» TASK TO CARRY OUT
Update the lines of the listing from the one containing "What is the spread" through the end of the listing, inclusive, so that "scatter plot" becomes "scatter chart" and nothing else changes. Reproduce only those lines, and leave the pictures out of the answer.

═════ PROVIDED RECORDS

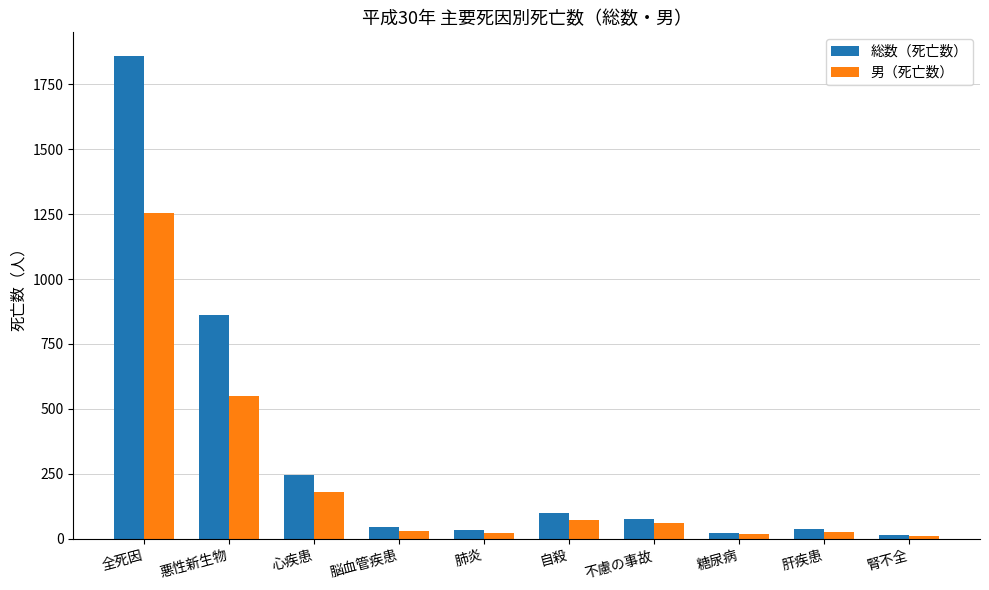

Rank the series by their maximum value, from highest to lowest.

総数（死亡数）, 男（死亡数）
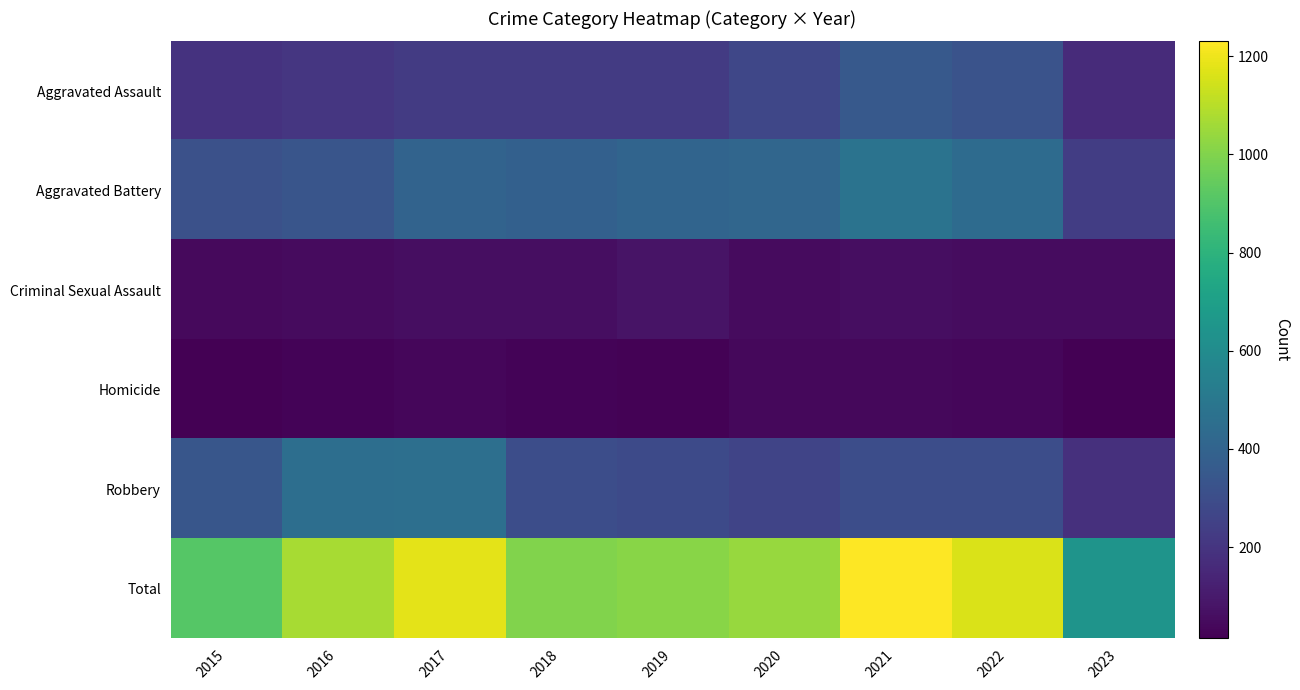

Which series has the widest spread of values?

Total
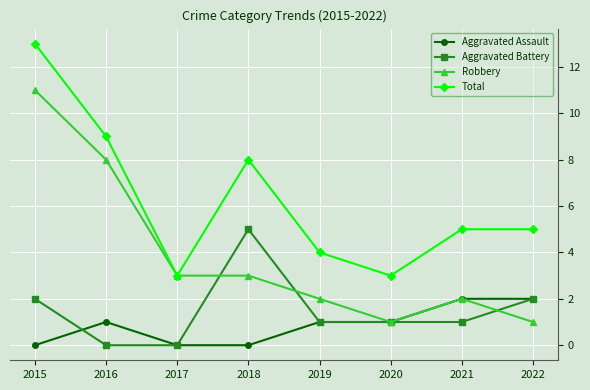

What is the greatest value displayed?

13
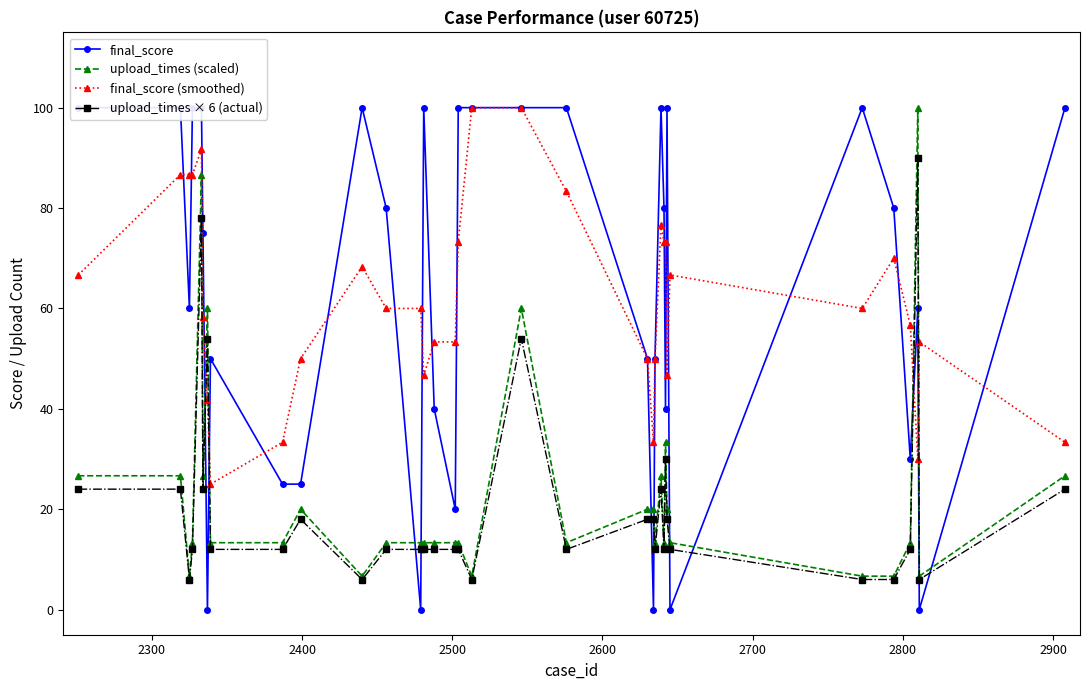

What is the sum of all upload_times (scaled) values?

780.0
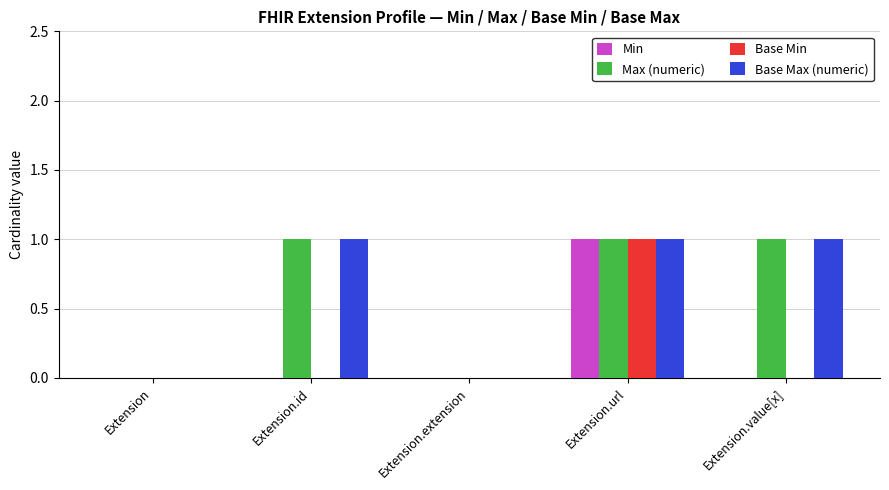

Reading right to left, extract all data points from this chart.

Min: 0	1	0	0	0
Max (numeric): 1	1	0	1	0
Base Min: 0	1	0	0	0
Base Max (numeric): 1	1	0	1	0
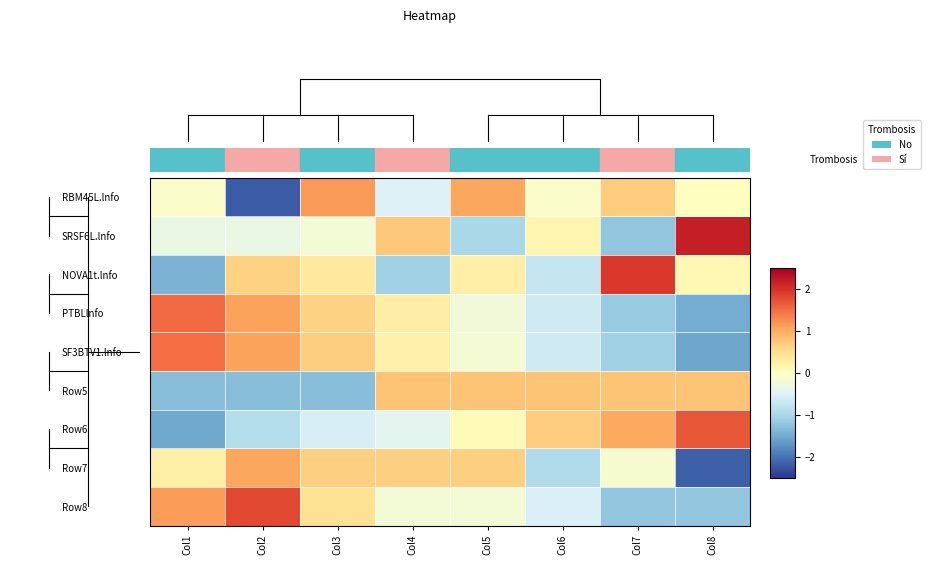

What is the spread (max minus min) of values at Col1?

3.1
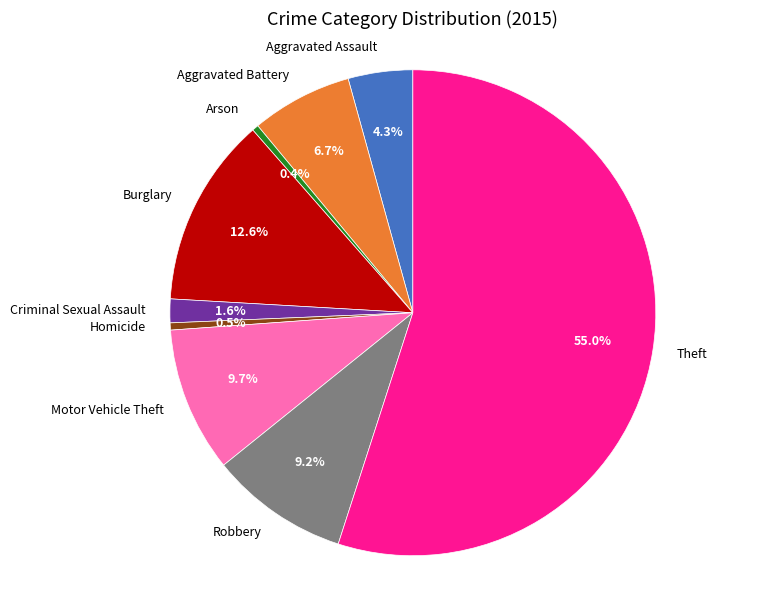

Combined, do Aggravated Assault and Aggravated Battery account for over 50%?

No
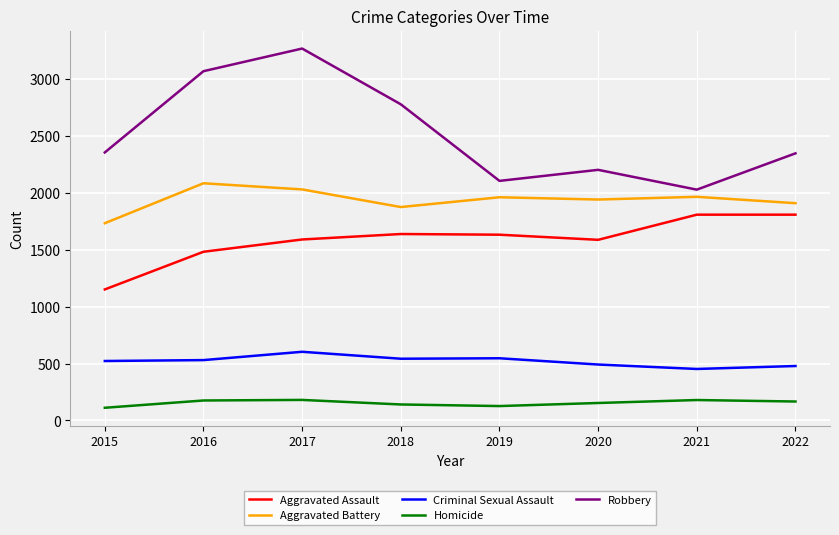

Is it true that Aggravated Battery equals 1965 at 2021?

True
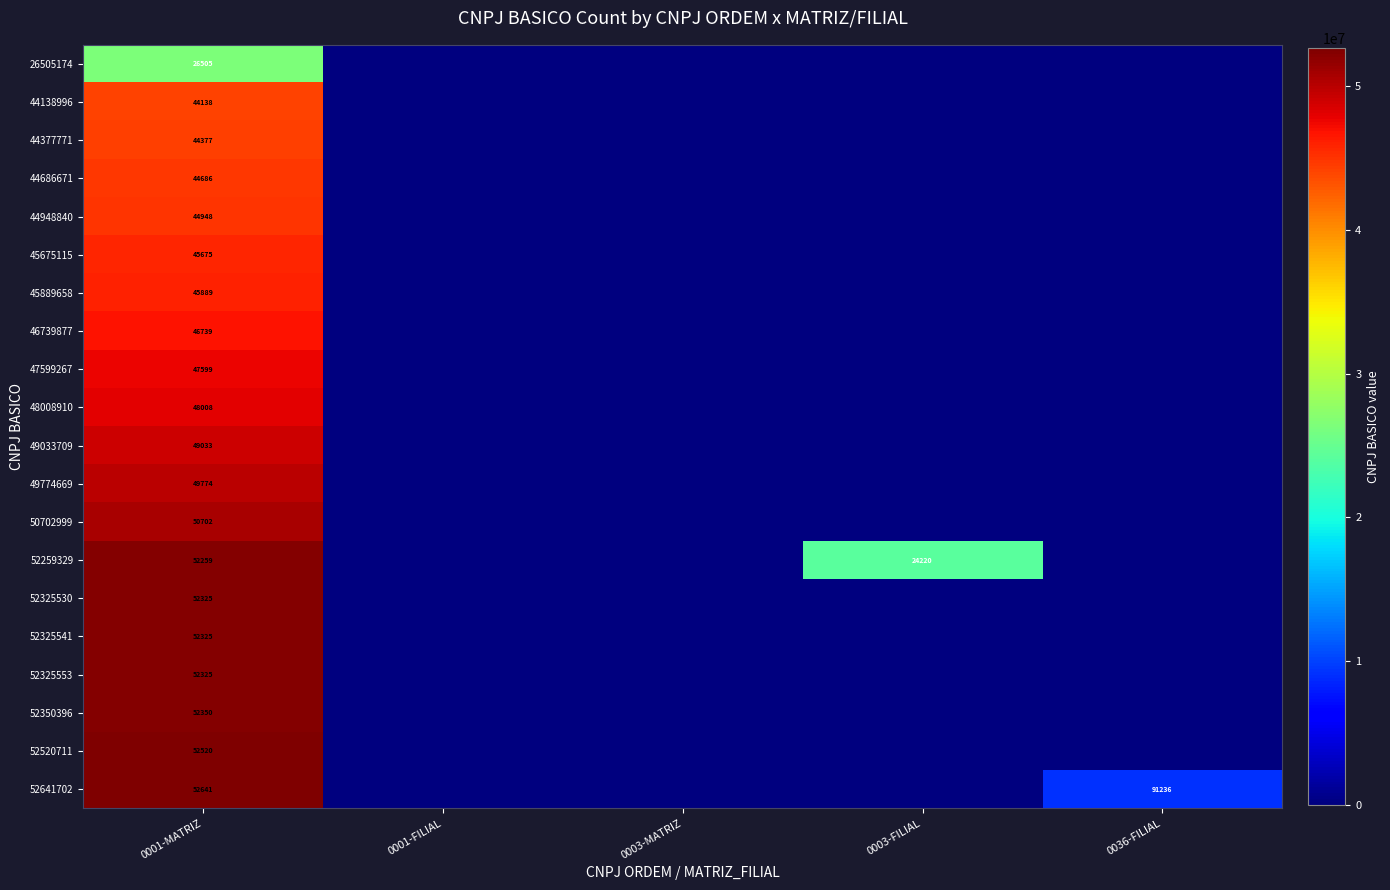

Rank the categories by 45889658 value from highest to lowest.

0001-MATRIZ, 0001-FILIAL, 0003-MATRIZ, 0003-FILIAL, 0036-FILIAL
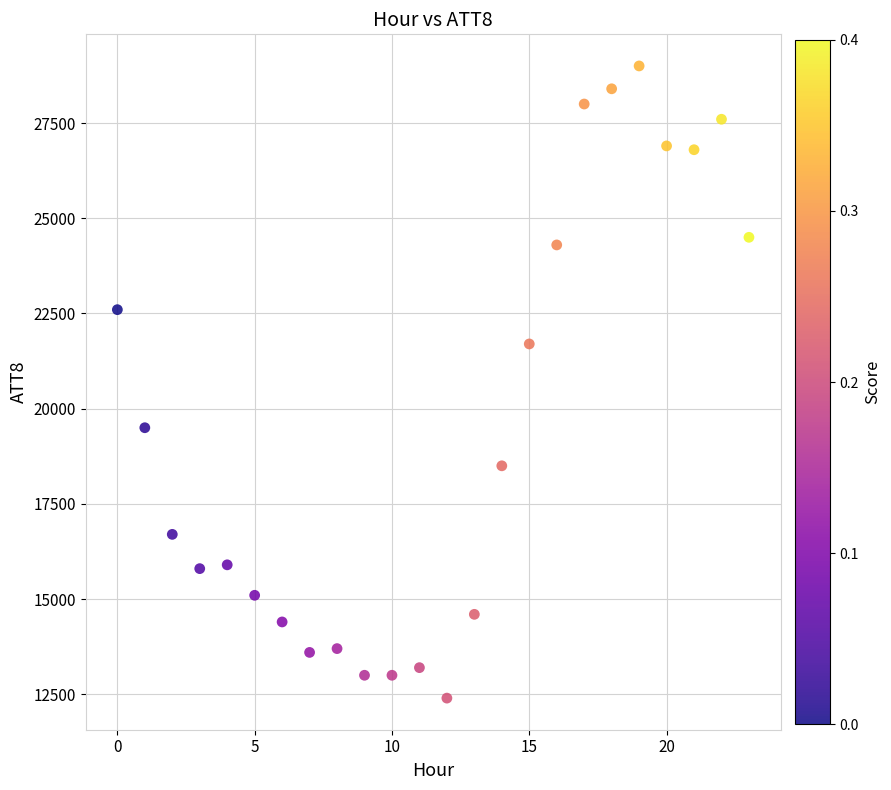

What Y value in the scatter plot is closest to 20700?

21700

══════════

» THE COMPLETED TASK
What is the spread (max minus min) of values at Col1?

3.1

Combined, do Aggravated Assault and Aggravated Battery account for over 50%?

No

Is it true that Aggravated Battery equals 1965 at 2021?

True

Rank the categories by 45889658 value from highest to lowest.

0001-MATRIZ, 0001-FILIAL, 0003-MATRIZ, 0003-FILIAL, 0036-FILIAL

What Y value in the scatter chart is closest to 20700?

21700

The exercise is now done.